Lymph node metastasis has been closely associated with the postoperative recurrence of PTC [29, 30]. Compared with patients who are pathologically N0 (pN0), the recurrence rate remains significantly higher even in those with micro-infiltration of tumor cells in lymph nodes [31]. In this study, lymph node metastasis was discovered by postoperative pathology in about 1/3 of patients with PTC, and their 10-year recurrence-free survival rate was markedly lower than that of the cases without lymph node metastasis (80% vs. 91%). Hence, standardized and thorough lymph node dissection should be conducted for patients with preoperative lymph node metastasis.
Intratumor heterogeneity involves multiple spatial concepts from gene, protein, metabolism to physiology and anatomy, leading to various sensitivities of different individuals or even the same individual to the same treatment regimen [31]. Radiomics can extract numerous imaging features from medical images, allowing clinicians to quantitatively evaluate intratumor heterogeneity from a macroscopic perspective [32, 33] without requiring tissue biopsy or interventional surgery. These image heterogeneity parameters, as special biological markers, can predict the prognosis and treatment outcomes of patients. As reported by Xiong et al. [34], the ultrasound image-based radiomics prediction model was able to effectively predict recurrence-free survival rate in patients with invasive breast cancer. In a study conducted by Jiang et al. [35], the CT image-based radiomics prediction model was remarkably correlated with the clinical outcomes and chemotherapy sensitivity of patients with gastric cancer. In the present study, a radiomics prediction model (Rad-score) based on preoperative thyroid color Doppler ultrasonography was also constructed, according to which the patients were further divided into three risk groups with significant prognostic differences.
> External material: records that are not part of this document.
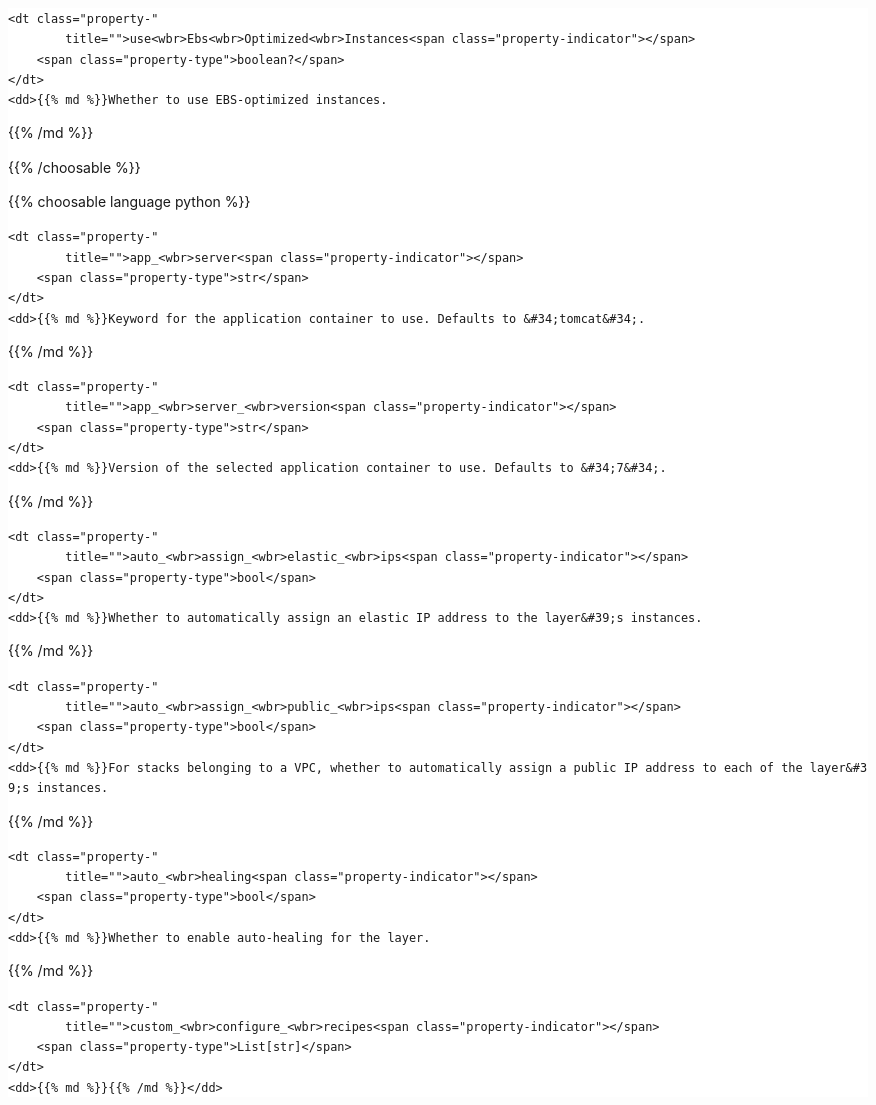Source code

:     <dt class="property-"
            title="">use<wbr>Ebs<wbr>Optimized<wbr>Instances<span class="property-indicator"></span>
        <span class="property-type">boolean?</span>
    </dt>
    <dd>{{% md %}}Whether to use EBS-optimized instances.
{{% /md %}}</dd>

</dl>
{{% /choosable %}}


{{% choosable language python %}}
<dl class="resources-properties">

    <dt class="property-"
            title="">app_<wbr>server<span class="property-indicator"></span>
        <span class="property-type">str</span>
    </dt>
    <dd>{{% md %}}Keyword for the application container to use. Defaults to &#34;tomcat&#34;.
{{% /md %}}</dd>

    <dt class="property-"
            title="">app_<wbr>server_<wbr>version<span class="property-indicator"></span>
        <span class="property-type">str</span>
    </dt>
    <dd>{{% md %}}Version of the selected application container to use. Defaults to &#34;7&#34;.
{{% /md %}}</dd>

    <dt class="property-"
            title="">auto_<wbr>assign_<wbr>elastic_<wbr>ips<span class="property-indicator"></span>
        <span class="property-type">bool</span>
    </dt>
    <dd>{{% md %}}Whether to automatically assign an elastic IP address to the layer&#39;s instances.
{{% /md %}}</dd>

    <dt class="property-"
            title="">auto_<wbr>assign_<wbr>public_<wbr>ips<span class="property-indicator"></span>
        <span class="property-type">bool</span>
    </dt>
    <dd>{{% md %}}For stacks belonging to a VPC, whether to automatically assign a public IP address to each of the layer&#39;s instances.
{{% /md %}}</dd>

    <dt class="property-"
            title="">auto_<wbr>healing<span class="property-indicator"></span>
        <span class="property-type">bool</span>
    </dt>
    <dd>{{% md %}}Whether to enable auto-healing for the layer.
{{% /md %}}</dd>

    <dt class="property-"
            title="">custom_<wbr>configure_<wbr>recipes<span class="property-indicator"></span>
        <span class="property-type">List[str]</span>
    </dt>
    <dd>{{% md %}}{{% /md %}}</dd>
The nomogram prediction model constructed with age, lymph node metastasis and Rad-score was prominently superior to the AJCC staging system in terms of predictive efficiency.
Conclusions
The ultrasound-based radiomics score is an important predictor for postoperative recurrence in patients with PTC undergoing complete endoscopic resection. By combining the radiomics score with other high-risk clinical factors, the nomogram prediction model can be utilized to formulate individualized treatment and follow-up protocols for patients at different risks. Regardless, this study is limited. This is a retrospective study with a small sample size, so the results may be biased. Further prospective studies with larger sample sizes are still needed to validate the results herein.